Skandal Voucher Memicu Kontroversi

Shigeru Ishiba mendapat kecaman luas atas keputusannya membagikan voucher hadiah kepada anggota parlemen baru. Meski ia menegaskan bahwa tindakan tersebut merupakan bentuk apresiasi yang sah secara hukum, berbagai pihak, termasuk anggota parlemen oposisi, tetap mengkritiknya.

Ishiba telah meminta maaf pada Jumat lalu, mengungkapkan penyesalannya karena telah menyebabkan kekhawatiran di masyarakat.

Baca Juga: Polisi Jepang Rilis Survei, Ternyata 3 Juta Orang Jepang Main Judi Online

"Voucher tersebut saya bayar secara pribadi dan dimaksudkan sebagai bentuk apresiasi, bukan sebagai donasi politik," ujar Ishiba, seperti dikutip Channel News Asia pada Senin, 17 Maret 2025.

Namun, permintaan maafnya belum cukup untuk meredakan kemarahan publik. Pada Senin, ia kembali meminta maaf, mengakui adanya perbedaan antara pemahaman publik dan praktiknya dalam memberikan voucher hadiah tersebut.

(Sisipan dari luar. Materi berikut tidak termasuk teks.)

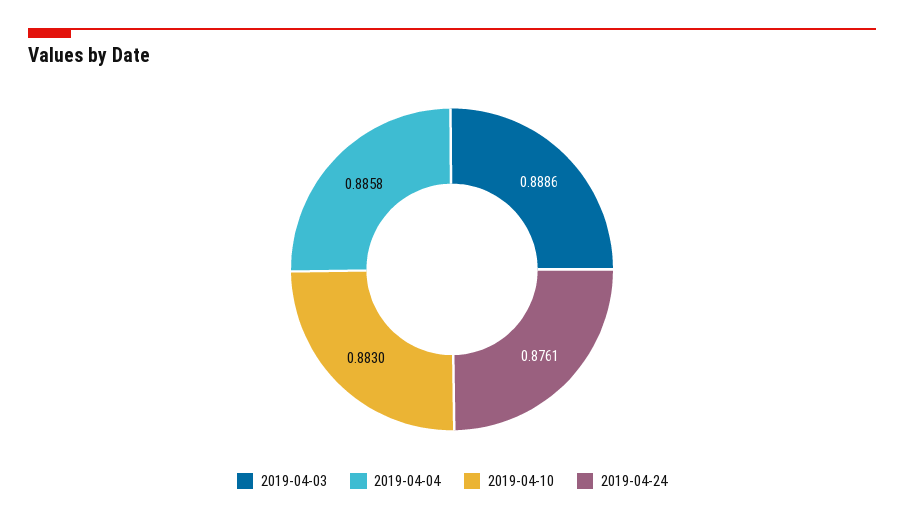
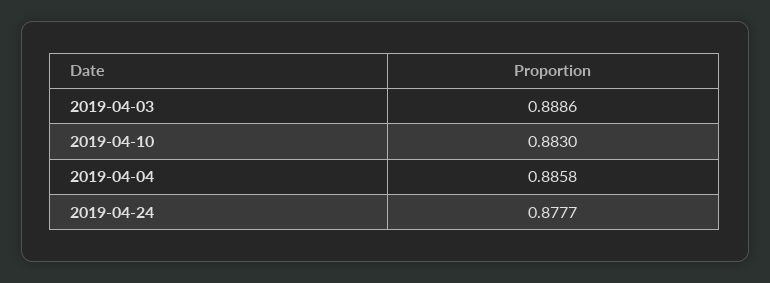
  {
    "2019-04-03": 0.8886,
    "2019-04-04": 0.8858,
    "2019-04-10": 0.883,
-   "2019-04-24": 0.8761
+   "2019-04-24": 0.8777
  }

Survei Asahi Shimbun mengungkapkan bahwa 75 persen responden menganggap pembagian voucher hadiah sebagai masalah, sementara 23 persen lainnya tidak melihatnya sebagai isu besar. Hasil serupa juga ditemukan dalam survei Yomiuri Shimbun, di mana 75 persen responden menyatakan bahwa kebijakan ini bermasalah.

Masa Depan Ishiba Dipertanyakan

Meskipun skandal ini telah merusak citranya, 60 persen responden dalam survei Asahi Shimbun masih ingin Ishiba tetap menjabat sebagai perdana menteri, sementara 32 persen lainnya mendesaknya untuk mengundurkan diri. Namun, beberapa laporan media Jepang menyebutkan bahwa penurunan dukungan ini dapat memicu gerakan dari dalam LDP untuk mendesak Ishiba mundur, terutama menjelang pemilihan majelis tinggi parlemen pada Juli mendatang.

Baca Juga: 1 Orang Tewas saat Pabrik di Jepang Meledak

Ishiba sendiri naik ke tampuk kekuasaan setelah menggelar pemilihan umum mendadak pada Oktober 2024. Namun, skandal korupsi di dalam LDP serta tingginya inflasi membuat pemilih semakin kecewa, yang berujung pada kekalahan besar bagi koalisinya di majelis rendah parlemen. Hasil tersebut menjadi kekalahan terburuk bagi LDP dalam 15 tahun terakhir.

Sejak pemilu tersebut, LDP dan mitra koalisinya, Komeito, terpaksa bergantung pada dukungan oposisi untuk meloloskan kebijakan. Kondisi ini semakin memperumit posisi Ishiba, yang kini menghadapi tekanan politik semakin besar.

Dampak Jangka Panjang bagi LDP

Sebagai partai yang telah mendominasi politik Jepang sejak 1955, LDP belakangan ini terus dirundung berbagai skandal korupsi, termasuk kasus suap yang menjatuhkan pendahulu Ishiba. Skandal voucher hadiah semakin memperburuk citra partai di mata publik.

Survei ketiga oleh Mainichi Shimbun menunjukkan bahwa tingkat dukungan terhadap Kabinet Ishiba kini hanya 23 persen, turun dari 30 persen pada Februari lalu. Selain itu, 78 persen responden menyatakan bahwa pembagian voucher hadiah merupakan masalah serius.

Dengan dukungan yang terus merosot, masa depan politik Ishiba dan LDP kini berada dalam posisi genting. Pemilihan majelis tinggi pada Juli mendatang akan menjadi ujian besar bagi partai ini. Apakah Ishiba mampu mengembalikan kepercayaan publik atau justru terpaksa mengundurkan diri, masih menjadi tanda tanya besar.